--- SUPPLIED PASSAGE Enclosed Below ---

The Real Real I haven’t actually purchased from this site but I have to mention it if you want designer or are a collector. This is a really easy site to use and I have a few friends that have bought amazing things from them.

I know there are plenty of facebook groups that resell specific brands as well. I’m not on facebook so I can’t speak for these, but I have a friend that is a part of an Anthropologie resell group and gets some great pieces there.

Chapter 15 is full of tips on how to shop at a thrift store or for vintage pieces. I’ve recently found some great Youtubers that focus on thrifting and I’ve learned so much from them! In case you want some thrifting inspriation, check out

Taylor Made Style   my favorite thrifter. Taylor does a great job of talking through what she’s looking for when she’s thrifting and has so much fun styling her finds that she inspires you to look at your closet in a new way. I always enjoy her take on things, even if it isn’t my style.

B Jones Style I know she’s been around for awhile but I only just started following her. Again, she has a different style than I do, but is able to show how different trends can be found in thrift stores or updated to look new. I also love her vintage collection and just her whole motto on playing dress up and having fun with fashion.

Little Acorn manages to thrift and make things look expensive and minimal. She’s someone that is very clear on her style and it’s fun to see her take things she finds in thrift stores and style them up in her unique way. She also mixes in new pieces with a focus on sustainability.

Sifted Clothing  Their youtube channel isn’t updated as often as their instagram, but this duo thrifts and then sells what they find in their shop. I like seeing how they style up pieces and enjoy the thought process on why they think something will sell.

--- End of Enclosed SUPPLIED PASSAGE ---

EXERCISES.
1 – Decide whether each statement below agrees with the secondhand-shopping passage. For each, answer yes or no and quote the deciding words from the passage. (a) The writer has bought items from The Real Real. (b) Sifted Clothing updates its YouTube channel less often than its Instagram. (c) The writer belongs to an Anthropologie resell group on Facebook.
2 – In the secondhand-shopping passage, which YouTuber does the writer call a favorite thrifter?
3 – Continue the secondhand-shopping passage from its last sentence, keeping the writer's voice.

--- AVAILABLE DATA Enclosed Below ---

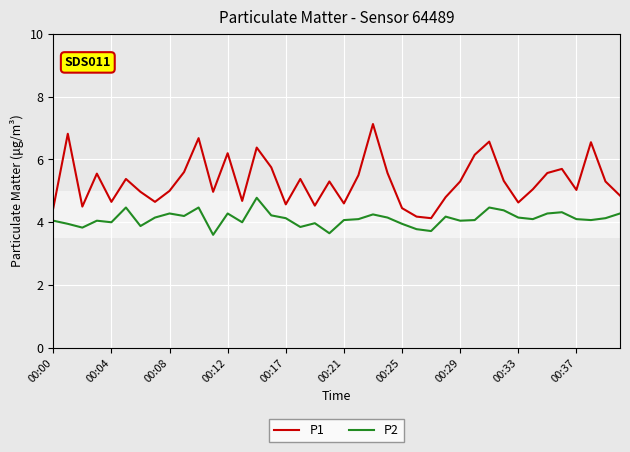

Which series has the largest range (max minus min)?

P1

--- End of Enclosed AVAILABLE DATA ---

RESPONSES IN ORDER.
1 –
(a) No: "I haven’t actually purchased from this site"
(b) Yes: "Their youtube channel isn’t updated as often as their instagram"
(c) No: "I’m not on facebook so I can’t speak for these, but I have a friend that is a part of an Anthropologie resell group"

2 – Taylor Made Style.

3 –
Chap 16 is called Rent your next wardrobe and this is something I absolutely love to do! I’ve ordered from two companies and have a lot of thoughts about them.

Rent The Runway

This is the first clothing rental company I ever used and it’s still my go to when I need a formal dress. There was a time when we had at least one black tie event a year and it just didn’t make sense to me to invest in dresses that I wouldn’t get much wear out of. But I also didn’t want to show up in something cheap or blah. Rent the Runway is a perfect answer (I know they have subscriptions too which I think would be great for those that work in an office or have evening events on a regular basis). They let you rent two different dresses or different sizes and one time they even sent me another size overnight because the original one didn’t fit.

Nuuly

I have used Nuuly quite a few times this year and the only reason I’m not using it now is because I’m not leaving the house and I’m participating in Me Made May. Nuuly is a subscription service where you pick six items of clothing to wear for the month, then return them to get six more. You can of course buy anything you fall in love with and don’t want to give back! I love that the clothes come in a reusable bag- there’s absolutely no waste- and the company is a part of Anthropologie so the styles and brands are all one s that I really love. I’ve had fun using this when we went to Austin City Limits and I wanted hippie, festival clothes and for our recent trip to Mexico.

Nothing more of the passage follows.